GIVEN TASK 1: Please pick out every line in the rows that contains the string "newSketch".
::: EXTRACT PROVIDED :::
Unhelpful thinking patterns and basic problem solving 

Our brain generates thousands of thoughts each day. Some thoughts are really useful, absolute gold, while others are unhelpful and best left to one side. The trick is to learn to see these thoughts for what they are – thoughts only, ideas generated by your mind, and not reality. This can allow us to obtain some distance from thoughts that are troubling, and to spend more time with the thoughts and actions that are most useful and supportive for our lives. 

Every now and again we can all become caught up with some unhelpful thinking patterns. When someone has experienced significant trauma, or had a series of setbacks, unhelpful thinking patterns can become ‘locked in’, almost as an automatic response in unfamiliar or challenging situations.  Being able to identify and disengaged from unhelpful thinking patterns and possessing basic problem solving skills are useful life skills.  

You can change the way you think 

Listed below are some unhelpful patterns of thinking to watch out for, plus ways to disengage and get you back on track and problem solve. Identifying and naming patterns of thinking for what they are, can assist us in disengaging, stepping back and making decisions where to put our energy. 

Stewing or ruminating 

Stewing or ruminating is where you find yourself running things repetitively over and over in your mind, like a tape loop, without any fresh input or action being taken. Typically, stewing or ruminating leads to problems growing in size and appearing even more difficult to deal with.
::: GIVEN ENTRIES :::
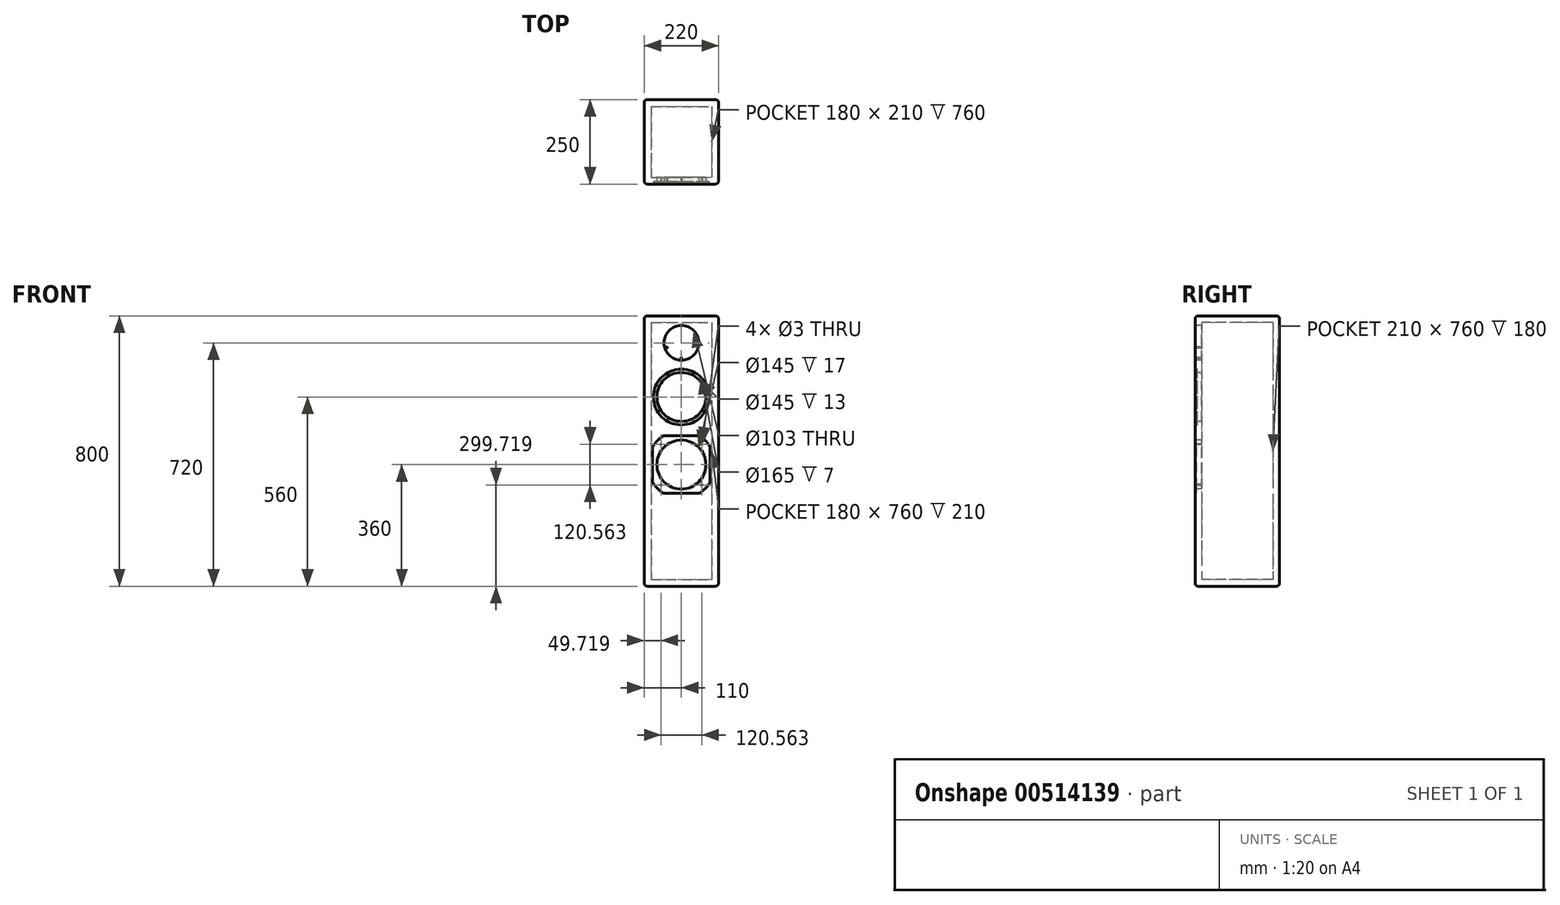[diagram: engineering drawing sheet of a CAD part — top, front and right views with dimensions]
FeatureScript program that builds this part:
annotation { "Feature Type Name" : "Feature", "Feature Type Description" : "" }
export const myFeature = defineFeature(function(context is Context, id is Id, definition is map)
    precondition{}
    {
        {
            var Q0;
            Q0=qCreatedBy(makeId("Top.planeOp"),FACE);
            var sketch = newSketch(context, id + "F0", { "sketchPlane" : qUnion([Q0])});
            skLineSegment(sketch, "E0.bottom", {"start": v(-110, 125) * mm, "end": v(110, 125) * mm});
            skLineSegment(sketch, "E0.top", {"start": v(-110, -125) * mm, "end": v(110, -125) * mm});
            skLineSegment(sketch, "E0.left", {"start": v(-110, 125) * mm, "end": v(-110, -125) * mm});
            skLineSegment(sketch, "E0.right", {"start": v(110, 125) * mm, "end": v(110, -125) * mm});
            skPoint(sketch, "E0.middle", {"position": v(0, 0) * mm});
            skLineSegment(sketch, "E1.bottom", {"start": v(-90, 105) * mm, "end": v(90, 105) * mm});
            skLineSegment(sketch, "E1.top", {"start": v(-90, -105) * mm, "end": v(90, -105) * mm});
            skLineSegment(sketch, "E1.left", {"start": v(-90, 105) * mm, "end": v(-90, -105) * mm});
            skLineSegment(sketch, "E1.right", {"start": v(90, 105) * mm, "end": v(90, -105) * mm});
            skSolve(sketch);
        }
        {
            var Q0;
            Q0=makeQuery(id+"F0.imprint","IMPRINT",FACE,{"disambiguationData":[TD([[makeQuery(id+"F0.imprint","IMPRINT",EDGE,{"derivedFrom":sQuery(id+"F0.wireOp",EDGE,"E1.bottom")}),-1.0]])]});
            extrude(context, id + "F1", {"entities" : qUnion([Q0]), "depth" : 20 * mm, "offsetDistance" : 25 * mm});
        }
        {
            var Q0;
            Q0=makeQuery(id+"F0.imprint","IMPRINT",FACE,{"disambiguationData":[TD([[makeQuery(id+"F0.imprint","IMPRINT",EDGE,{"derivedFrom":sQuery(id+"F0.wireOp",EDGE,"E0.bottom")}),-1.0]])]});
            extrude(context, id + "F2", {"entities" : qUnion([Q0]), "operationType" : NewBodyOperationType.ADD, "depth" : 800 * mm, "offsetDistance" : 25 * mm});
        }
        {
            var Q0;
            Q0=makeQuery(id+"F2.opExtrude","CAP_FACE",FACE,{"disambiguationData":[OSD([sQuery(id+"F0.wireOp",EDGE,"E0.bottom"),sQuery(id+"F0.wireOp",EDGE,"E0.top"),sQuery(id+"F0.wireOp",EDGE,"E0.left"),sQuery(id+"F0.wireOp",EDGE,"E0.right"),sQuery(id+"F0.wireOp",EDGE,"E1.bottom"),sQuery(id+"F0.wireOp",EDGE,"E1.top"),sQuery(id+"F0.wireOp",EDGE,"E1.left"),sQuery(id+"F0.wireOp",EDGE,"E1.right")])],"isStart":false});
            var sketch = newSketch(context, id + "F3", { "sketchPlane" : qUnion([Q0])});
            skLineSegment(sketch, "E2.0.0", {"start": v(-90, 105) * mm, "end": v(-90, -105) * mm});
            skLineSegment(sketch, "E2.0.1", {"start": v(-90, -105) * mm, "end": v(90, -105) * mm});
            skLineSegment(sketch, "E2.0.2", {"start": v(90, -105) * mm, "end": v(90, 105) * mm});
            skLineSegment(sketch, "E2.0.3", {"start": v(90, 105) * mm, "end": v(-90, 105) * mm});
            skSolve(sketch);
        }
        {
            var Q0;
            Q0=makeQuery(id+"F3.imprint","IMPRINT",FACE,{"disambiguationData":[TD([[makeQuery(id+"F3.imprint","IMPRINT",EDGE,{"derivedFrom":sQuery(id+"F3.wireOp",EDGE,"E2.0.0")}),1.0]])]});
            extrude(context, id + "F4", {"entities" : qUnion([Q0]), "operationType" : NewBodyOperationType.ADD, "depth" : -20 * mm, "offsetDistance" : 25 * mm});
        }
        {
            var Q0;
            Q0=makeQuery(id+"F2.opExtrude","SWEPT_FACE",FACE,{"disambiguationData":[OSD([sQuery(id+"F0.wireOp",EDGE,"E0.top")])]});
            var sketch = newSketch(context, id + "F5", { "sketchPlane" : qUnion([Q0])});
            skLineSegment(sketch, "E3", {"start": v(0, 800) * mm, "end": v(0, 0) * mm});
            skLineSegment(sketch, "E4.bottom", {"start": v(85, 445) * mm, "end": v(-85, 445) * mm});
            skLineSegment(sketch, "E4.top", {"start": v(85, 275) * mm, "end": v(-85, 275) * mm});
            skLineSegment(sketch, "E4.left", {"start": v(85, 445) * mm, "end": v(85, 275) * mm});
            skLineSegment(sketch, "E4.right", {"start": v(-85, 445) * mm, "end": v(-85, 275) * mm});
            skPoint(sketch, "E4.middle", {"position": v(0, 360) * mm});
            skCircle(sketch, "E5", {"center": v(0, 360) * mm, "radius": 100 * mm});
            skCircle(sketch, "E6", {"center": v(0, 720) * mm, "radius": 51.5 * mm});
            skCircle(sketch, "E7", {"center": v(0, 720) * mm, "radius": 45 * mm});
            skCircle(sketch, "E8", {"center": v(0, 720) * mm, "radius": 40 * mm});
            skCircle(sketch, "E9", {"center": v(0, 360) * mm, "radius": 72.5 * mm});
            skCircle(sketch, "E10", {"center": v(0, 560) * mm, "radius": 72.5 * mm});
            skCircle(sketch, "E11", {"center": v(0, 560) * mm, "radius": 82.5 * mm});
            skCircle(sketch, "E12", {"center": v(0, 675) * mm, "radius": 1.5 * mm});
            skCircle(sketch, "E13.1.0", {"center": v(42.8, 706.1) * mm, "radius": 1.5 * mm});
            skCircle(sketch, "E13.2.0", {"center": v(26.45, 756.4) * mm, "radius": 1.5 * mm});
            skCircle(sketch, "E13.3.0", {"center": v(-26.45, 756.4) * mm, "radius": 1.5 * mm});
            skCircle(sketch, "E13.4.0", {"center": v(-42.8, 706.1) * mm, "radius": 1.5 * mm});
            skCircle(sketch, "E14", {"center": v(-60.28, 420.28) * mm, "radius": 1.5 * mm});
            skLineSegment(sketch, "E15", {"start": v(-85, 445) * mm, "end": v(0, 360) * mm, "construction": true});
            skCircle(sketch, "E16.1.0", {"center": v(-60.28, 299.72) * mm, "radius": 1.5 * mm});
            skCircle(sketch, "E16.2.0", {"center": v(60.28, 299.72) * mm, "radius": 1.5 * mm});
            skCircle(sketch, "E16.3.0", {"center": v(60.28, 420.28) * mm, "radius": 1.5 * mm});
            skSolve(sketch);
        }
        {
            var Q0;
            Q0=makeQuery(id+"F5.imprint","IMPRINT",FACE,{"disambiguationData":[TD([[makeQuery(id+"F5.imprint","IMPRINT",EDGE,{"derivedFrom":sQuery(id+"F5.wireOp",EDGE,"E10")}),1.0]])]});
            var Q1;
            Q1=makeQuery(id+"F5.imprint","IMPRINT",FACE,{"disambiguationData":[TD([[makeQuery(id+"F5.imprint","IMPRINT",EDGE,{"derivedFrom":sQuery(id+"F5.wireOp",EDGE,"E9")}),1.0]])]});
            var Q2;
            Q2=makeQuery(id+"F5.imprint","IMPRINT",FACE,{"disambiguationData":[TD([[makeQuery(id+"F5.imprint","IMPRINT",EDGE,{"derivedFrom":sQuery(id+"F5.wireOp",EDGE,"E8")}),1.0]])]});
            var Q3;
            {var subQ0=sQuery(id+"F5.wireOp",EDGE,"E12");var subQ1=sQuery(id+"F5.wireOp",EDGE,"E7");var subQ2=makeQuery(id+"F5.imprint","INTERSECT",VERTEX,{"disambiguationData":[OD(0.0)],"derivedFrom":[subQ1,subQ0]});Q3=makeQuery(id+"F5.imprint","IMPRINT",FACE,{"disambiguationData":[TD([[makeQuery(id+"F5.imprint","IMPRINT",EDGE,{"disambiguationData":[TD([[subQ2,-1.0]])],"derivedFrom":subQ1}),1.0]])]});}
            var Q4;
            {var subQ0=sQuery(id+"F5.wireOp",EDGE,"E12");var subQ1=sQuery(id+"F5.wireOp",EDGE,"E7");var subQ2=makeQuery(id+"F5.imprint","INTERSECT",VERTEX,{"disambiguationData":[OD(0.0)],"derivedFrom":[subQ1,subQ0]});Q4=makeQuery(id+"F5.imprint","IMPRINT",FACE,{"disambiguationData":[TD([[makeQuery(id+"F5.imprint","IMPRINT",EDGE,{"disambiguationData":[TD([[subQ2,-1.0]])],"derivedFrom":subQ1}),-1.0]])]});}
            var Q5;
            {var subQ0=sQuery(id+"F5.wireOp",EDGE,"E13.4.0");var subQ1=sQuery(id+"F5.wireOp",EDGE,"E7");var subQ2=makeQuery(id+"F5.imprint","INTERSECT",VERTEX,{"disambiguationData":[OD(0.0)],"derivedFrom":[subQ1,subQ0]});Q5=makeQuery(id+"F5.imprint","IMPRINT",FACE,{"disambiguationData":[TD([[makeQuery(id+"F5.imprint","IMPRINT",EDGE,{"disambiguationData":[TD([[subQ2,1.0]])],"derivedFrom":subQ1}),1.0]])]});}
            var Q6;
            {var subQ0=sQuery(id+"F5.wireOp",EDGE,"E13.4.0");var subQ1=sQuery(id+"F5.wireOp",EDGE,"E7");var subQ2=makeQuery(id+"F5.imprint","INTERSECT",VERTEX,{"disambiguationData":[OD(0.0)],"derivedFrom":[subQ1,subQ0]});Q6=makeQuery(id+"F5.imprint","IMPRINT",FACE,{"disambiguationData":[TD([[makeQuery(id+"F5.imprint","IMPRINT",EDGE,{"disambiguationData":[TD([[subQ2,1.0]])],"derivedFrom":subQ1}),-1.0]])]});}
            var Q7;
            {var subQ0=sQuery(id+"F5.wireOp",EDGE,"E13.3.0");var subQ1=sQuery(id+"F5.wireOp",EDGE,"E7");var subQ2=makeQuery(id+"F5.imprint","INTERSECT",VERTEX,{"disambiguationData":[OD(0.0)],"derivedFrom":[subQ1,subQ0]});Q7=makeQuery(id+"F5.imprint","IMPRINT",FACE,{"disambiguationData":[TD([[makeQuery(id+"F5.imprint","IMPRINT",EDGE,{"disambiguationData":[TD([[subQ2,-1.0]])],"derivedFrom":subQ1}),1.0]])]});}
            var Q8;
            {var subQ0=sQuery(id+"F5.wireOp",EDGE,"E13.3.0");var subQ1=sQuery(id+"F5.wireOp",EDGE,"E7");var subQ2=makeQuery(id+"F5.imprint","INTERSECT",VERTEX,{"disambiguationData":[OD(0.0)],"derivedFrom":[subQ1,subQ0]});Q8=makeQuery(id+"F5.imprint","IMPRINT",FACE,{"disambiguationData":[TD([[makeQuery(id+"F5.imprint","IMPRINT",EDGE,{"disambiguationData":[TD([[subQ2,-1.0]])],"derivedFrom":subQ1}),-1.0]])]});}
            var Q9;
            {var subQ0=sQuery(id+"F5.wireOp",EDGE,"E13.2.0");var subQ1=sQuery(id+"F5.wireOp",EDGE,"E7");var subQ2=makeQuery(id+"F5.imprint","INTERSECT",VERTEX,{"disambiguationData":[OD(0.0)],"derivedFrom":[subQ1,subQ0]});Q9=makeQuery(id+"F5.imprint","IMPRINT",FACE,{"disambiguationData":[TD([[makeQuery(id+"F5.imprint","IMPRINT",EDGE,{"disambiguationData":[TD([[subQ2,-1.0]])],"derivedFrom":subQ1}),1.0]])]});}
            var Q10;
            {var subQ0=sQuery(id+"F5.wireOp",EDGE,"E13.2.0");var subQ1=sQuery(id+"F5.wireOp",EDGE,"E7");var subQ2=makeQuery(id+"F5.imprint","INTERSECT",VERTEX,{"disambiguationData":[OD(0.0)],"derivedFrom":[subQ1,subQ0]});Q10=makeQuery(id+"F5.imprint","IMPRINT",FACE,{"disambiguationData":[TD([[makeQuery(id+"F5.imprint","IMPRINT",EDGE,{"disambiguationData":[TD([[subQ2,-1.0]])],"derivedFrom":subQ1}),-1.0]])]});}
            var Q11;
            {var subQ0=sQuery(id+"F5.wireOp",EDGE,"E13.1.0");var subQ1=sQuery(id+"F5.wireOp",EDGE,"E7");var subQ2=makeQuery(id+"F5.imprint","INTERSECT",VERTEX,{"disambiguationData":[OD(0.0)],"derivedFrom":[subQ1,subQ0]});Q11=makeQuery(id+"F5.imprint","IMPRINT",FACE,{"disambiguationData":[TD([[makeQuery(id+"F5.imprint","IMPRINT",EDGE,{"disambiguationData":[TD([[subQ2,-1.0]])],"derivedFrom":subQ1}),1.0]])]});}
            var Q12;
            {var subQ0=sQuery(id+"F5.wireOp",EDGE,"E13.1.0");var subQ1=sQuery(id+"F5.wireOp",EDGE,"E7");var subQ2=makeQuery(id+"F5.imprint","INTERSECT",VERTEX,{"disambiguationData":[OD(0.0)],"derivedFrom":[subQ1,subQ0]});Q12=makeQuery(id+"F5.imprint","IMPRINT",FACE,{"disambiguationData":[TD([[makeQuery(id+"F5.imprint","IMPRINT",EDGE,{"disambiguationData":[TD([[subQ2,-1.0]])],"derivedFrom":subQ1}),-1.0]])]});}
            var Q13;
            Q13=makeQuery(id+"F5.imprint","IMPRINT",FACE,{"disambiguationData":[TD([[makeQuery(id+"F5.imprint","IMPRINT",EDGE,{"derivedFrom":sQuery(id+"F5.wireOp",EDGE,"E14")}),1.0]])]});
            var Q14;
            Q14=makeQuery(id+"F5.imprint","IMPRINT",FACE,{"disambiguationData":[TD([[makeQuery(id+"F5.imprint","IMPRINT",EDGE,{"derivedFrom":sQuery(id+"F5.wireOp",EDGE,"E16.3.0")}),1.0]])]});
            var Q15;
            Q15=makeQuery(id+"F5.imprint","IMPRINT",FACE,{"disambiguationData":[TD([[makeQuery(id+"F5.imprint","IMPRINT",EDGE,{"derivedFrom":sQuery(id+"F5.wireOp",EDGE,"E16.2.0")}),1.0]])]});
            var Q16;
            Q16=makeQuery(id+"F5.imprint","IMPRINT",FACE,{"disambiguationData":[TD([[makeQuery(id+"F5.imprint","IMPRINT",EDGE,{"derivedFrom":sQuery(id+"F5.wireOp",EDGE,"E16.1.0")}),1.0]])]});
            extrude(context, id + "F6", {"entities" : qUnion([Q0, Q1, Q2, Q3, Q4, Q5, Q6, Q7, Q8, Q9, Q10, Q11, Q12, Q13, Q14, Q15, Q16]), "operationType" : NewBodyOperationType.REMOVE, "oppositeDirection" : true, "depth" : 20 * mm, "offsetDistance" : 25 * mm});
        }
        {
            var Q0;
            Q0=makeQuery(id+"F5.imprint","IMPRINT",FACE,{"disambiguationData":[TD([[makeQuery(id+"F5.imprint","IMPRINT",EDGE,{"derivedFrom":sQuery(id+"F5.wireOp",EDGE,"E10")}),-1.0]])]});
            extrude(context, id + "F7", {"entities" : qUnion([Q0]), "operationType" : NewBodyOperationType.REMOVE, "oppositeDirection" : true, "depth" : 7 * mm, "offsetDistance" : 25 * mm});
        }
        {
            var Q0;
            Q0=makeQuery(id+"F5.imprint","IMPRINT",FACE,{"disambiguationData":[TD([[makeQuery(id+"F5.imprint","IMPRINT",EDGE,{"derivedFrom":sQuery(id+"F5.wireOp",EDGE,"E9")}),-1.0]])]});
            var Q1;
            Q1=makeQuery(id+"F5.imprint","IMPRINT",FACE,{"disambiguationData":[TD([[makeQuery(id+"F5.imprint","IMPRINT",EDGE,{"derivedFrom":sQuery(id+"F5.wireOp",EDGE,"E6")}),1.0]])]});
            var Q2;
            Q2=makeQuery(id+"F5.imprint","IMPRINT",FACE,{"disambiguationData":[TD([[makeQuery(id+"F5.imprint","IMPRINT",EDGE,{"derivedFrom":sQuery(id+"F5.wireOp",EDGE,"E8")}),-1.0]])]});
            extrude(context, id + "F8", {"entities" : qUnion([Q0, Q1, Q2]), "operationType" : NewBodyOperationType.REMOVE, "oppositeDirection" : true, "depth" : 3 * mm, "offsetDistance" : 25 * mm});
        }
        {
            var Q0;
            Q0=makeQuery(id+"F2.opExtrude","CAP_EDGE",EDGE,{"disambiguationData":[OSD([sQuery(id+"F0.wireOp",EDGE,"E0.top")])],"isStart":false});
            var Q1;
            Q1=makeQuery(id+"F2.opExtrude","CAP_EDGE",EDGE,{"disambiguationData":[OSD([sQuery(id+"F0.wireOp",EDGE,"E0.right")])],"isStart":false});
            var Q2;
            Q2=makeQuery(id+"F2.opExtrude","SWEPT_EDGE",EDGE,{"disambiguationData":[OSD([sQuery(id+"F0.wireOp",EDGE,"E0.top"),sQuery(id+"F0.wireOp",EDGE,"E0.right")])]});
            var Q3;
            Q3=makeQuery(id+"F2.opExtrude","SWEPT_EDGE",EDGE,{"disambiguationData":[OSD([sQuery(id+"F0.wireOp",EDGE,"E0.bottom"),sQuery(id+"F0.wireOp",EDGE,"E0.right")])]});
            var Q4;
            Q4=makeQuery(id+"F2.opExtrude","CAP_EDGE",EDGE,{"disambiguationData":[OSD([sQuery(id+"F0.wireOp",EDGE,"E0.bottom")])],"isStart":false});
            var Q5;
            Q5=makeQuery(id+"F2.opExtrude","CAP_EDGE",EDGE,{"disambiguationData":[OSD([sQuery(id+"F0.wireOp",EDGE,"E0.left")])],"isStart":false});
            var Q6;
            Q6=makeQuery(id+"F2.opExtrude","SWEPT_EDGE",EDGE,{"disambiguationData":[OSD([sQuery(id+"F0.wireOp",EDGE,"E0.top"),sQuery(id+"F0.wireOp",EDGE,"E0.left")])]});
            var Q7;
            Q7=makeQuery(id+"F2.opExtrude","CAP_EDGE",EDGE,{"disambiguationData":[OSD([sQuery(id+"F0.wireOp",EDGE,"E0.top")])],"isStart":true});
            var Q8;
            Q8=makeQuery(id+"F2.opExtrude","SWEPT_EDGE",EDGE,{"disambiguationData":[OSD([sQuery(id+"F0.wireOp",EDGE,"E0.bottom"),sQuery(id+"F0.wireOp",EDGE,"E0.left")])]});
            var Q9;
            Q9=makeQuery(id+"F2.opExtrude","CAP_EDGE",EDGE,{"disambiguationData":[OSD([sQuery(id+"F0.wireOp",EDGE,"E0.left")])],"isStart":true});
            var Q10;
            Q10=makeQuery(id+"F2.opExtrude","CAP_EDGE",EDGE,{"disambiguationData":[OSD([sQuery(id+"F0.wireOp",EDGE,"E0.right")])],"isStart":true});
            var Q11;
            Q11=makeQuery(id+"F2.opExtrude","CAP_EDGE",EDGE,{"disambiguationData":[OSD([sQuery(id+"F0.wireOp",EDGE,"E0.bottom")])],"isStart":true});
            fillet(context, id + "F9", {"entities" : qUnion([Q0, Q1, Q2, Q3, Q4, Q5, Q6, Q7, Q8, Q9, Q10, Q11]), "radius" : 9.5 * mm, "tangentPropagation" : true, "allowEdgeOverflow" : false});
        }
    });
:::
GIVEN TASK 2: Repeat the passage from the text on unhelpful thinking patterns starting at "Our brain generates" and ending at "for our lives.".

EXPECTED OUTPUT 1:
            var sketch = newSketch(context, id + "F0", { "sketchPlane" : qUnion([Q0])});
            var sketch = newSketch(context, id + "F3", { "sketchPlane" : qUnion([Q0])});
            var sketch = newSketch(context, id + "F5", { "sketchPlane" : qUnion([Q0])});

EXPECTED OUTPUT 2:
Our brain generates thousands of thoughts each day. Some thoughts are really useful, absolute gold, while others are unhelpful and best left to one side. The trick is to learn to see these thoughts for what they are – thoughts only, ideas generated by your mind, and not reality. This can allow us to obtain some distance from thoughts that are troubling, and to spend more time with the thoughts and actions that are most useful and supportive for our lives.